SETH ARMSTRONG FEATURED INTERVIEW ON HI-FRUCTOSE
May 30, 2011 ARTIST INTERVIEWS, CURRENT
Interview for Hi-Fructose by Brett Amory
How would you describe your work to someone? What are you trying to communicate to the viewer?
Unreal stuff happening to real stuff. I’m attracted to little details and compositions that reveal an almost surreal subject within an otherwise normal environment. I’m trying to entertain the viewer.
What and who have influenced your work?
My friends and peers are the strongest influence on my work. Them and Mrs. Mealiffe, the greatest high school art teacher on earth. Without her, I may have been a cop.
Can you describe your process for creating new work?
I like to drink a ton of coffee and think of crazy colors to combine with images that appeal to me. I either stumble upon these images or I create them.
I sit down and mix a ton of colors. Then I paint these colors until I’ve exhausted them. Then I sit down and mix some more, different colors. I do this all day long until something else comes up.
Tools of the trade?
Paint, something covered in primer, brushes, and food.
A sense of humor.
Whats your favorite color?
Yellow ochre.
What time of day do you usually paint?
Anytime after 10 am.
Music? If so what type of music gets you in the mood?
Lately the Beastie Boys, Ottis Redding, Outkast, Jamaraqui, and Paul Simon.
Can you talk a little bit about your process. Your compositions have a broken or montaged look to them. Do you put your compositions together from multiple sources and what sort of tools if any are you using, Photoshop etc?
I do sometimes combine sources into one image. I do so either directly on the canvas, or by sketching a rough before hand. Any color decisions are also made while painting, or while staring at it for ever.
I know a lot of your work is inspired from black and white photographs and you make up the color. Is this why the light in your paintings feels artificial or you can’t really place what time of day it is.
Yes. I’m drawn to images with highly contrasting values, whether black and white or color. I’m also interested in stage productions and movies, and try to emulate that dramatic or theatrical light in my work.
Your work reminds me of painters that are apart of the “New Leipzig School” do you look at these painters and are they influential on your work?
Neo Rauch is the coolest colorist this side of the Danube.
Are you Santa Claus?
I will be.
Armstrong creates obscure narratives within his work utilizing the language of cinema and classical portraiture. By using ambiguous light, contrived compositions and saturation he invites us to join him in his voyeuristic gaze within urban dwellings. His surrealist rendering of light dictates the viewer’s perception of time, playing with our conceptions of reality. It is in this aspect that Armstrong’s love for cinematic iconography rises to the surface of his work pairing 1960′s Americana within surrealist obscurity. Armstrong hides stories within the framework of his landscapes examining the adversarial conversation between figures and their surroundings provoking the viewer to set his work within an indexical time in history.
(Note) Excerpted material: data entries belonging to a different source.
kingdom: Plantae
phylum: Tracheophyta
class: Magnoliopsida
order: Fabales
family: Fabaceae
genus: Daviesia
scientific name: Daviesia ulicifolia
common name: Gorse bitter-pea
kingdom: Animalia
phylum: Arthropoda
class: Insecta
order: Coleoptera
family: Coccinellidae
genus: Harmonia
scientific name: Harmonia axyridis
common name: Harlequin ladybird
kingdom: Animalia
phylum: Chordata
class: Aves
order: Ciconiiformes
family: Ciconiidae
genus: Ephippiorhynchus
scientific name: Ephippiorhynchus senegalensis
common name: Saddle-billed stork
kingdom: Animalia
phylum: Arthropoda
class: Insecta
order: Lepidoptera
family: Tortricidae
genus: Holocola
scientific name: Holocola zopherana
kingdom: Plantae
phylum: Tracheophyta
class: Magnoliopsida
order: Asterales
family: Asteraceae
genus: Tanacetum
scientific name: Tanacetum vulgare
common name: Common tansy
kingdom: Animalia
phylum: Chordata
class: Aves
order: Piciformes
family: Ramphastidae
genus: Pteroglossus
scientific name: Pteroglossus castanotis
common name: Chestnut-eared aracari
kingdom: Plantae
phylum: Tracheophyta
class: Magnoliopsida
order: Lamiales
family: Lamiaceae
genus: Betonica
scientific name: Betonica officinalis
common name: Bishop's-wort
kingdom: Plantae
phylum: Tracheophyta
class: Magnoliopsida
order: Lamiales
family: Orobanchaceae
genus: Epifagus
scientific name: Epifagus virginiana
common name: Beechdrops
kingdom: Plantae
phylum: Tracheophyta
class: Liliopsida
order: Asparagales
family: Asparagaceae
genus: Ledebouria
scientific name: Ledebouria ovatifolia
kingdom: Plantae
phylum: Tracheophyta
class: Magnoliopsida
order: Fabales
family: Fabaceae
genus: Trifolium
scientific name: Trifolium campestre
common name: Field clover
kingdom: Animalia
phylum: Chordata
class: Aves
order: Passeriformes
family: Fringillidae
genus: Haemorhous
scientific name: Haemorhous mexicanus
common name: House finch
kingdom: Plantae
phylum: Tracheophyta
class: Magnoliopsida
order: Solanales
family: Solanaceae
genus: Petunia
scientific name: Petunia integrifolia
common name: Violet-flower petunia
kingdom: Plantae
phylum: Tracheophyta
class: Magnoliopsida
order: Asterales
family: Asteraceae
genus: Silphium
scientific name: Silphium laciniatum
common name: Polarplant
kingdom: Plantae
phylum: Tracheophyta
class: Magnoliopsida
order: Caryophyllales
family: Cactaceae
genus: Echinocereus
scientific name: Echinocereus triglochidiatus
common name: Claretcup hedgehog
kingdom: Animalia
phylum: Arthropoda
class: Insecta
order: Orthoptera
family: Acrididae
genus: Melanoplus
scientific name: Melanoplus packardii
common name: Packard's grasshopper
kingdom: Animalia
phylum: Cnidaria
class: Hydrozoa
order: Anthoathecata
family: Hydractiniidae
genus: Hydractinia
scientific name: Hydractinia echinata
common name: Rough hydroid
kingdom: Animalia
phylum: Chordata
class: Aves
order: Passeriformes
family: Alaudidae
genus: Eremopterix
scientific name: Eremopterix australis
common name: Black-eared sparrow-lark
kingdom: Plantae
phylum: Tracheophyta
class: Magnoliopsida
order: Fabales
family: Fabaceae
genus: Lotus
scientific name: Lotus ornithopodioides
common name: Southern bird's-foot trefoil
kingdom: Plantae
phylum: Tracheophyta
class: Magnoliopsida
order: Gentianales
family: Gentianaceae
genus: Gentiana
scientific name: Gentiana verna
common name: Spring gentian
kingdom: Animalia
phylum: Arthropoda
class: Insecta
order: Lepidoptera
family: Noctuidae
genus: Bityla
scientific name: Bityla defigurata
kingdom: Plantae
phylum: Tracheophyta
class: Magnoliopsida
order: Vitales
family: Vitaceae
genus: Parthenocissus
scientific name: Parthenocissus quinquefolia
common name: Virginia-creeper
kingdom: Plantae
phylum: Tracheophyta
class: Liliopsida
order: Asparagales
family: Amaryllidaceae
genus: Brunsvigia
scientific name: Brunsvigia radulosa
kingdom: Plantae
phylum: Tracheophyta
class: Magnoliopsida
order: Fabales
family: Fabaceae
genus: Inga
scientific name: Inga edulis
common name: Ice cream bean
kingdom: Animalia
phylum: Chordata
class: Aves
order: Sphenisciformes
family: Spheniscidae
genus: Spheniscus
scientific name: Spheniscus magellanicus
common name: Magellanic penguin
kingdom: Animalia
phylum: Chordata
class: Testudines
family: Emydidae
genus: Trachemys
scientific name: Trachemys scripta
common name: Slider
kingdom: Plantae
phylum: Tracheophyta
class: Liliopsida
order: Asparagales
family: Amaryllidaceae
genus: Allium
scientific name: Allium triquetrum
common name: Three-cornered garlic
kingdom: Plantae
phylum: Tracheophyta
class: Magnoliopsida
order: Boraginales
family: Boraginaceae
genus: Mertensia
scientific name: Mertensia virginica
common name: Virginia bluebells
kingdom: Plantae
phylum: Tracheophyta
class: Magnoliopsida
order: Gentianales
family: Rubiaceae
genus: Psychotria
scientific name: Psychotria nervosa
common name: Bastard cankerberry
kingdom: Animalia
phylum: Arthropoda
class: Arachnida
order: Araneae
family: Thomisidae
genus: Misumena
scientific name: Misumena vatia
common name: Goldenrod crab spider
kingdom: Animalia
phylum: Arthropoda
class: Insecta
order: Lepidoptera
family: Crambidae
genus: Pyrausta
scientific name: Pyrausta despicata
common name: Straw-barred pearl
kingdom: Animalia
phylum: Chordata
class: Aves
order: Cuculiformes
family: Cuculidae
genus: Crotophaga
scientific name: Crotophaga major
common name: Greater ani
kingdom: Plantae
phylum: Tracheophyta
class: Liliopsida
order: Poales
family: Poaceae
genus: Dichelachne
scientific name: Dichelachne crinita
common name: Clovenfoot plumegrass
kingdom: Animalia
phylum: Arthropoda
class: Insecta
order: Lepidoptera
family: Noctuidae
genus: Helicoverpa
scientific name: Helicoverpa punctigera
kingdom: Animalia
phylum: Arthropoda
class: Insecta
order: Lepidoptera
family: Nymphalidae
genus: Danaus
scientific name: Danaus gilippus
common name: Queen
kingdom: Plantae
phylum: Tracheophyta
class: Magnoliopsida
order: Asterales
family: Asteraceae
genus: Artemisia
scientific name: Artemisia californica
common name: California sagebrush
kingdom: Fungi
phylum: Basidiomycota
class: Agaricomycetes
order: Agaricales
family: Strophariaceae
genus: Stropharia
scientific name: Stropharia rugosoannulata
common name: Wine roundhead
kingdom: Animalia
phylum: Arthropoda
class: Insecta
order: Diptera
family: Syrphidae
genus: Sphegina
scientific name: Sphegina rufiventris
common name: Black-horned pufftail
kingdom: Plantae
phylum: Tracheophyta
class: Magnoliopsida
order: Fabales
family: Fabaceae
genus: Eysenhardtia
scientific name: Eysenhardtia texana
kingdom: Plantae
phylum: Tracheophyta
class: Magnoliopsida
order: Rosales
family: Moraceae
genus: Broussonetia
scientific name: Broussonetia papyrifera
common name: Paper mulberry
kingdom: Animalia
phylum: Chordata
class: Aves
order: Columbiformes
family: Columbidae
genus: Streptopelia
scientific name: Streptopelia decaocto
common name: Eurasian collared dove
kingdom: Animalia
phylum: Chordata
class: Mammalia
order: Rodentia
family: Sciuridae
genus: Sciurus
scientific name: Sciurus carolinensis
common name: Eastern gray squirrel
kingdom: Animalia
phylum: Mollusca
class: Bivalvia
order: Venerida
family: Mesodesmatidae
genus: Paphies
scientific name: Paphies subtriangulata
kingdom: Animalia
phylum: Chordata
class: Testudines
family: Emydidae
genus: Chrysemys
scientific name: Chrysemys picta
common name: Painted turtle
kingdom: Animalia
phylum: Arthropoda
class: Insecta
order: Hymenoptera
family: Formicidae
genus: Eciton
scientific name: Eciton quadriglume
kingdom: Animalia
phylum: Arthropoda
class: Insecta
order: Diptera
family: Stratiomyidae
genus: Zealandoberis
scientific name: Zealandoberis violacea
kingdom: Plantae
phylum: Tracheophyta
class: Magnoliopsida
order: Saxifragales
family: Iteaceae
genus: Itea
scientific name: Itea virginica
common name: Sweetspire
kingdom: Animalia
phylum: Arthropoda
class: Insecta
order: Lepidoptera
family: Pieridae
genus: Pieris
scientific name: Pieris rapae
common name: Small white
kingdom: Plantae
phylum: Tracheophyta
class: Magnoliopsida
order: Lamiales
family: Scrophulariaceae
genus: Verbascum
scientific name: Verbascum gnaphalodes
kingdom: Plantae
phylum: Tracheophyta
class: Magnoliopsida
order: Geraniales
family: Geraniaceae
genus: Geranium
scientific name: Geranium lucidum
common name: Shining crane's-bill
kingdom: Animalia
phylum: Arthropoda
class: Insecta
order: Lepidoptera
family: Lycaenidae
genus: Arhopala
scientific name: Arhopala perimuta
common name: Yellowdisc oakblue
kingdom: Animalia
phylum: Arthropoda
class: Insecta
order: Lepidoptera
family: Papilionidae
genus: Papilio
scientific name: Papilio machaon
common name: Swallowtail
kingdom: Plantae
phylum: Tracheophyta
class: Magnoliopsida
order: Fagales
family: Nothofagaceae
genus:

Seth Armstrong graduated with high honors and received his BFA from CCA in 2006. During 2005 he spent six months studying abroad in The Netherlands at the Academie Minerva. Seth Armstrong was recently featured in the March issue of Bl!ss magazine and has been featured in Juxtapoz arts and culture magazine. For a full bibliography please see his CV. He is currently an instructor at ASUC Art Studios at UC Berkeley. In September 2010 Seth Armstrong was commissioned by Possible Productions in LA to paint a portrait of Biggie Smalls, which was featured on stage as a backdrop for the back-to-back Comerica Park performance headlining JayZ and Eminem.